One of the questions on the assessment mentioned that a person can end up with a martyr complex due to the way their mother acted. That is absolutely true I my case.

One way my mother did this was a plaque on the kitchen wall of a dog house. Next to it were individual basset hounds on hooks with our names on them (there was none for her though.) If you found yourself in the dog house, you knew that you had done something to make her mad. The rest of the family stayed away from you lest they also found themselves under her wrath, until the situation blew over.

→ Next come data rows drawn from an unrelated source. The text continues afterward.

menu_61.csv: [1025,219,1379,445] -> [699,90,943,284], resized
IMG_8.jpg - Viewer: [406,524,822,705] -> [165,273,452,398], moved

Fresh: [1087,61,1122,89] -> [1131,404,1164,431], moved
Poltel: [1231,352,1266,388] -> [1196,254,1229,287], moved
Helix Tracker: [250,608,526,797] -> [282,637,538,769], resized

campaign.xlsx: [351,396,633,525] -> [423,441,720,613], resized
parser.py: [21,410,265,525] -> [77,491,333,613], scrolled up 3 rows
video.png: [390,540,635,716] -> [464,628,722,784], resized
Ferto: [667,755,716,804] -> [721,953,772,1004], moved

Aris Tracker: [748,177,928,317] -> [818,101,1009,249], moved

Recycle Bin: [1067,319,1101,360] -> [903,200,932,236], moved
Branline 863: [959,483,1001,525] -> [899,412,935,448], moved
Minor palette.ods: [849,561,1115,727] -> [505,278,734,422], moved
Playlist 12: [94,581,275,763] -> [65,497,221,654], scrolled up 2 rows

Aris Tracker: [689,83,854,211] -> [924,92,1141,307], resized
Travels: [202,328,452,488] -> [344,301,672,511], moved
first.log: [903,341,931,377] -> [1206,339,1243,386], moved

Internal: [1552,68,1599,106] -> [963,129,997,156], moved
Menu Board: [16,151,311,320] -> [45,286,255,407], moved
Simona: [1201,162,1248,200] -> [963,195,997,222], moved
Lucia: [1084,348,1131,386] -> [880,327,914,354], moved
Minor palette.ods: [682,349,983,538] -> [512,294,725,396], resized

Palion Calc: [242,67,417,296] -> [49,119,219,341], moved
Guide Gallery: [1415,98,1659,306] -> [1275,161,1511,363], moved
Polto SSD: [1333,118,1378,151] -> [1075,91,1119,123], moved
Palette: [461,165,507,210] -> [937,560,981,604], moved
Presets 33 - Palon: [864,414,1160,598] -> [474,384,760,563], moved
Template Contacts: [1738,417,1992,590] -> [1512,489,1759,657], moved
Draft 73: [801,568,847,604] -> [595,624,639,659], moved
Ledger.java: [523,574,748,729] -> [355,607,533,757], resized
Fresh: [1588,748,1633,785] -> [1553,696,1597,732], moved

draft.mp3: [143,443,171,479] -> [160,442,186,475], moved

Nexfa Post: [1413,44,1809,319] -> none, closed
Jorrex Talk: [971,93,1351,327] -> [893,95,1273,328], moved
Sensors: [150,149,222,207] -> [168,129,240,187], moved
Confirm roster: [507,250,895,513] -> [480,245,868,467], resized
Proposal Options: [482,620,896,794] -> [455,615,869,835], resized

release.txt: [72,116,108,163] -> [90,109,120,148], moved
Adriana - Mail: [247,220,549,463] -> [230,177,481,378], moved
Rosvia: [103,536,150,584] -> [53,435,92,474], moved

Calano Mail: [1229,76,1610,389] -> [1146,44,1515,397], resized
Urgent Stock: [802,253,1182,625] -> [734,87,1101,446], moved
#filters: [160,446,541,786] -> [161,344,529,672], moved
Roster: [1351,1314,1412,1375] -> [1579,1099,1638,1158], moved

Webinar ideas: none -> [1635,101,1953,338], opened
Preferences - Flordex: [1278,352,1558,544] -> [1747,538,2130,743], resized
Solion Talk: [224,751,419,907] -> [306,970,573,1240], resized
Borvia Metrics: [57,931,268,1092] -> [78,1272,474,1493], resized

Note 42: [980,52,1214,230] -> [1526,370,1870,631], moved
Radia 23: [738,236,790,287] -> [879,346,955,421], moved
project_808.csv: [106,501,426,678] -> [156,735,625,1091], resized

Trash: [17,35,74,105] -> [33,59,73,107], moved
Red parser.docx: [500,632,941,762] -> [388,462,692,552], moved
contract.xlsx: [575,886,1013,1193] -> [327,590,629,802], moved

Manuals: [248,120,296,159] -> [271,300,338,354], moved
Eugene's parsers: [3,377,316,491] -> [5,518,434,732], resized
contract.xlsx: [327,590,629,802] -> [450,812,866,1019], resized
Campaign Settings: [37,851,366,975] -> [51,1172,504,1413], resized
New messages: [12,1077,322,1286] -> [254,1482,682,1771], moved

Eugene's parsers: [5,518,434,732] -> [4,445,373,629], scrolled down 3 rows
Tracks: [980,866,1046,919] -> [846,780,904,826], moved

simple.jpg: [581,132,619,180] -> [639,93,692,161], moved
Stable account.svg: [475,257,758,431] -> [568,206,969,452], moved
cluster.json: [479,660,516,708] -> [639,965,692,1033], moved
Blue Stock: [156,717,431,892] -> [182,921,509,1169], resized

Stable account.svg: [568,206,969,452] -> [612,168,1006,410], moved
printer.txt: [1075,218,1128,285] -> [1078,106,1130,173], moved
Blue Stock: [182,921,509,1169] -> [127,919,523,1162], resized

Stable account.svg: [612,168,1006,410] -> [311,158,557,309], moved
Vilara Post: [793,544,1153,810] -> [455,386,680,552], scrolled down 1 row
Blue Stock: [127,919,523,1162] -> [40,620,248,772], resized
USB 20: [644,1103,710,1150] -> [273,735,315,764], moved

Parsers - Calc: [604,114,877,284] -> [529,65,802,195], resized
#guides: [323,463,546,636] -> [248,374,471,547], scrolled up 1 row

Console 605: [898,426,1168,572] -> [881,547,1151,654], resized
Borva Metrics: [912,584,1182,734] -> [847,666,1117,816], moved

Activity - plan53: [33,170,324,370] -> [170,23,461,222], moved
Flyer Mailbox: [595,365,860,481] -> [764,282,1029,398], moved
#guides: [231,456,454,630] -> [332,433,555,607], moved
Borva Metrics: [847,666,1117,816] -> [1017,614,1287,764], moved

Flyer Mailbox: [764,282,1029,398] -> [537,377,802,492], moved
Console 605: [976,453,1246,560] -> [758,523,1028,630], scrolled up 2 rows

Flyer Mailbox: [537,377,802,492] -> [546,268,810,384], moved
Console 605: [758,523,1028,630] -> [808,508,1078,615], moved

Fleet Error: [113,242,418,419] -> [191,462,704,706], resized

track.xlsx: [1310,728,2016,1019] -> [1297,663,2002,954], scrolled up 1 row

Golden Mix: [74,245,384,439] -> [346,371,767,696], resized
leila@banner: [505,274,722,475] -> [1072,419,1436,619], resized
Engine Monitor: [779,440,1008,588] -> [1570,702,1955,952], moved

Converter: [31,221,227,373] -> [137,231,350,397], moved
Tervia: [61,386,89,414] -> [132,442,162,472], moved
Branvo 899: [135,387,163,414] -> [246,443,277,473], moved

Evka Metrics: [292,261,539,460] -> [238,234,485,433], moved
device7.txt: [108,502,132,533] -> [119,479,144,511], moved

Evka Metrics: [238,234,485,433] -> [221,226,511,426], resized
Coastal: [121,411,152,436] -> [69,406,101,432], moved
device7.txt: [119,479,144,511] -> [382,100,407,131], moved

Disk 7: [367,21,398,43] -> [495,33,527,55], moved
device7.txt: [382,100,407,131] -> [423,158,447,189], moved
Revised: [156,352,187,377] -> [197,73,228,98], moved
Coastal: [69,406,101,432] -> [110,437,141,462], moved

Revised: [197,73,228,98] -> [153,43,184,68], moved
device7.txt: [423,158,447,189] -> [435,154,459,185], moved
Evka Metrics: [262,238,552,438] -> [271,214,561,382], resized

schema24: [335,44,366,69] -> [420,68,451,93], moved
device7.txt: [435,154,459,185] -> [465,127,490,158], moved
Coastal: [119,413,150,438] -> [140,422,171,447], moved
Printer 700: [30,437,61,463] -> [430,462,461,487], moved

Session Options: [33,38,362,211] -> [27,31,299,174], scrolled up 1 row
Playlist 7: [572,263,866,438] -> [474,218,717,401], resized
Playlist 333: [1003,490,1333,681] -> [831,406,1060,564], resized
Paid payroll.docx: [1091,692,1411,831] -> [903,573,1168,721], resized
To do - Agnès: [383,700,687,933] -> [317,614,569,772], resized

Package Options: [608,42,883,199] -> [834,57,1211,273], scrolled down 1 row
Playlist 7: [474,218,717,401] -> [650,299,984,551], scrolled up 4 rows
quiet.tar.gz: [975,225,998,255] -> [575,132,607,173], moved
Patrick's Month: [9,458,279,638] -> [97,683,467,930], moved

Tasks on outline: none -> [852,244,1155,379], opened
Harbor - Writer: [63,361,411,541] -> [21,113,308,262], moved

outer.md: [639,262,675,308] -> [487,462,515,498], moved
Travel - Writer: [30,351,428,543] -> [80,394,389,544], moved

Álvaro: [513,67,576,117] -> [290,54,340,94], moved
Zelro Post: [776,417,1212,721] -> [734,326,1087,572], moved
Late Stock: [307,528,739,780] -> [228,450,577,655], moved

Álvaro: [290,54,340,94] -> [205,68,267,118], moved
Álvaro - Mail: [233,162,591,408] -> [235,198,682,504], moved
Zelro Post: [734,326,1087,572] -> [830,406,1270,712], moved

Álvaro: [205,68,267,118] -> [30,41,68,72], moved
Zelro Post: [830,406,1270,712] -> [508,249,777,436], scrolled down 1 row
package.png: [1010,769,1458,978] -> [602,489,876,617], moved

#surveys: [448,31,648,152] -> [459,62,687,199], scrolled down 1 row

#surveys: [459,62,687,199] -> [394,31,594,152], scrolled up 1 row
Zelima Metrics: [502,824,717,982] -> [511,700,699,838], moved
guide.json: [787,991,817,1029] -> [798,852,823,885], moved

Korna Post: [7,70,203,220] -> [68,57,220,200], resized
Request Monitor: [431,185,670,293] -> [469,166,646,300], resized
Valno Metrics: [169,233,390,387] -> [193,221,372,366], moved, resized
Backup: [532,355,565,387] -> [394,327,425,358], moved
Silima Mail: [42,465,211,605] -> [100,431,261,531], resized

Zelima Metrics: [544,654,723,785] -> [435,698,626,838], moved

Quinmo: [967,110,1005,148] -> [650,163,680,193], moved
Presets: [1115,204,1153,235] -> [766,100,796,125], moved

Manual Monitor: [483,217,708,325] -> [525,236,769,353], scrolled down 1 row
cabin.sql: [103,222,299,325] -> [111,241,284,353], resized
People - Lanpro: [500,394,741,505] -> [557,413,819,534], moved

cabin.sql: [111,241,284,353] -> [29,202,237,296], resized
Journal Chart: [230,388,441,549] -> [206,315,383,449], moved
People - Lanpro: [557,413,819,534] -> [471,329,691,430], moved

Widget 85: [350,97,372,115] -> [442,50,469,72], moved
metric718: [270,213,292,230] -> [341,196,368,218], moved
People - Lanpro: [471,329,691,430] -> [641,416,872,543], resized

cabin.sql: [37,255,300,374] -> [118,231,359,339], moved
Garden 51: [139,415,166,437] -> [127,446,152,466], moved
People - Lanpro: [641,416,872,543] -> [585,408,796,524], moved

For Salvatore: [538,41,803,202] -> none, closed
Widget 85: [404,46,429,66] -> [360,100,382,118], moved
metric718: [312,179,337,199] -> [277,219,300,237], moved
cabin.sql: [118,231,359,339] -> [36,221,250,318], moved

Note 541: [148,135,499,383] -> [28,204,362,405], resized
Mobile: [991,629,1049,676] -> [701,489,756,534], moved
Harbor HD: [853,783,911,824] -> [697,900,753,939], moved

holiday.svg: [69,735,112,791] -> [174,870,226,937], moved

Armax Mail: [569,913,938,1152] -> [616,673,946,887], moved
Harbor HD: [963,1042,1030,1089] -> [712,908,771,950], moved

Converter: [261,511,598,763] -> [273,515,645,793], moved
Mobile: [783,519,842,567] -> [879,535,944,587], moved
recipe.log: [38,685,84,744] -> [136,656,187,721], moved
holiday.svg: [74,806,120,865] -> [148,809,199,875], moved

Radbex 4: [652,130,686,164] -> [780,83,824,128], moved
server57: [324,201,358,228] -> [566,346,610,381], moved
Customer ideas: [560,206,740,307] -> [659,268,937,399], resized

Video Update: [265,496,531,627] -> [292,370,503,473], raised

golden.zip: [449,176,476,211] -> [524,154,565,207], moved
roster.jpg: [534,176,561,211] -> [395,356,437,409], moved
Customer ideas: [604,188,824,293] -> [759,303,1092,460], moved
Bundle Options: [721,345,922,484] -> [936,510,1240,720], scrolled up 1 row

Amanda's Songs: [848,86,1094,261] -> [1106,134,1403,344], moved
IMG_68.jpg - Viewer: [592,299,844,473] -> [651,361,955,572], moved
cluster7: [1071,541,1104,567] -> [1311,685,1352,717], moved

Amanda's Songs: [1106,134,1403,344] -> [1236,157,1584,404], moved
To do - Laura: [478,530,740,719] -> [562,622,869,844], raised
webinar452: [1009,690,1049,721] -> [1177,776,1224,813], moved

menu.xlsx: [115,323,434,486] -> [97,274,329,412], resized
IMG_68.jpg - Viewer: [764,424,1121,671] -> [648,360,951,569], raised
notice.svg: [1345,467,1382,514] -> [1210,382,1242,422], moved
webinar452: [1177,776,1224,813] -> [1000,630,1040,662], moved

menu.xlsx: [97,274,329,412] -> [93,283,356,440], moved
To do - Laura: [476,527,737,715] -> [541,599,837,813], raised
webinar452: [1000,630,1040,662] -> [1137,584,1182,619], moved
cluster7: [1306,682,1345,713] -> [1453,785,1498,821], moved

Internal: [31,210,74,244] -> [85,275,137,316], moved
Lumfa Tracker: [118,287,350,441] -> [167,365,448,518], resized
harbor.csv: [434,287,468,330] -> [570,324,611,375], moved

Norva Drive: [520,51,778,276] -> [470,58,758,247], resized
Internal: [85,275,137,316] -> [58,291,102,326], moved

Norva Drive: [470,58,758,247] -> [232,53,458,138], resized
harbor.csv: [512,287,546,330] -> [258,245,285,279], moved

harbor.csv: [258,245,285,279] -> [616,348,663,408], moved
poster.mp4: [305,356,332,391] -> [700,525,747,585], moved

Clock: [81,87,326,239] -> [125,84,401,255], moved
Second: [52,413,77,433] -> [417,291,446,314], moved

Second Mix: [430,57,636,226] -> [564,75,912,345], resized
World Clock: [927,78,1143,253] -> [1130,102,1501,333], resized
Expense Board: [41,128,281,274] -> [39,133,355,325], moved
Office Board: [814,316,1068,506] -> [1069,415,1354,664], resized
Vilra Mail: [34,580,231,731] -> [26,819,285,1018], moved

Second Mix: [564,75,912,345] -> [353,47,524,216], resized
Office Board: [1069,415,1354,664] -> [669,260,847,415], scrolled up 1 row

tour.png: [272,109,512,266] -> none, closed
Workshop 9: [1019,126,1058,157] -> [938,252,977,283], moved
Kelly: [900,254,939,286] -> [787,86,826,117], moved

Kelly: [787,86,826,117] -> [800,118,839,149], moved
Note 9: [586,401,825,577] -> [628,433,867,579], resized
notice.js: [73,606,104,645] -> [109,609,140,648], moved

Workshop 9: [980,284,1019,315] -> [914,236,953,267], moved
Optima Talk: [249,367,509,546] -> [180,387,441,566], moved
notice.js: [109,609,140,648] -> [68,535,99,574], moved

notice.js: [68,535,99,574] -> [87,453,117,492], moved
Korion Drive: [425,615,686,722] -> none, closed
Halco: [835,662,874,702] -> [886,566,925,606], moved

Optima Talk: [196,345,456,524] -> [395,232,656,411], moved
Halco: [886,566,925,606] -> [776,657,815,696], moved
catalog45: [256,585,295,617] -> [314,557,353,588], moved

I generally desire to serve from a place of positivity and seeking the benefit of someone else. But the martyr complex was something that popped into my head one day and I thought it would a good thing to bring it up for discussion as a possible negative attribute concerning submission.
stairwaytoheaven​(dom male)
4 months ago • Feb 16, 2024
If I can weigh in as a Dom,
Excellent question.
I too wonder sometimes if I am a martyr. Despite my dominant tenancies, I have a huge heart and a soft spot for those who need care. I think that is what makes/made me a good dom. Every Christmas I chose a family/person (random stranger) who needs help, I don't give gifts to family and friends, but rather I ask of them to help me gift someone who might not have a Christmas. Last Christmas it was a single mom who posted for a used bed for her little girl who had outgrown her crib. The offers that came made me sick (had bed bugs but they are gone, pee stains but I bleached them out etc.) My best friend owned a bedroom store... I posted to my friends... time to show your christmas spirit. We delivered new bedroom suite for this little angel. As my buddy and I delivered it to the tears and joy we found out her fridge had gone out the night before... I looked at it (handyman) nope, it is toast. We drove to the nearby used appliance store and with some not so subtle coercion, got a used fridge. On delivering the fridge, her drug addict boyfriend was there, I still delivered the fridge (as he made the weak excuse, I was in the hospital, can't work.) And I still wished them Merry Christmas... the little girl said to mom (I have a grey beard)... was that Santa Clause? Mom cried... she kicked the loser to the curb the next day.

Martyr is a broad term. Follow your heart... it will never lead you astray as long as it is tempered by reason. Would I die for a cause... absolutely! As long as I believe in it unconditionally.